* Excerpts from a dataset *
# # # #

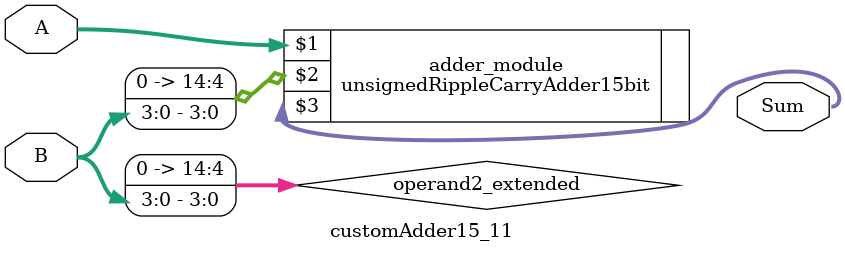
<source format=v>

module customAdder15_11(
                    input [14 : 0] A,
                    input [3 : 0] B,
                    
                    output [15 : 0] Sum
            );

    wire [14 : 0] operand2_extended;
    
    assign operand2_extended =  {11'b0, B};
    
    unsignedRippleCarryAdder15bit adder_module(
        A,
        operand2_extended,
        Sum
    );
    
endmodule
        
</source>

# # # #

* PROBLEM STATEMENT *
Copy out every entry above, character for character, excluding pictures.

* EXERCISE SOLUTION *
<source format=v>

module customAdder15_11(
                    input [14 : 0] A,
                    input [3 : 0] B,
                    
                    output [15 : 0] Sum
            );

    wire [14 : 0] operand2_extended;
    
    assign operand2_extended =  {11'b0, B};
    
    unsignedRippleCarryAdder15bit adder_module(
        A,
        operand2_extended,
        Sum
    );
    
endmodule
        
</source>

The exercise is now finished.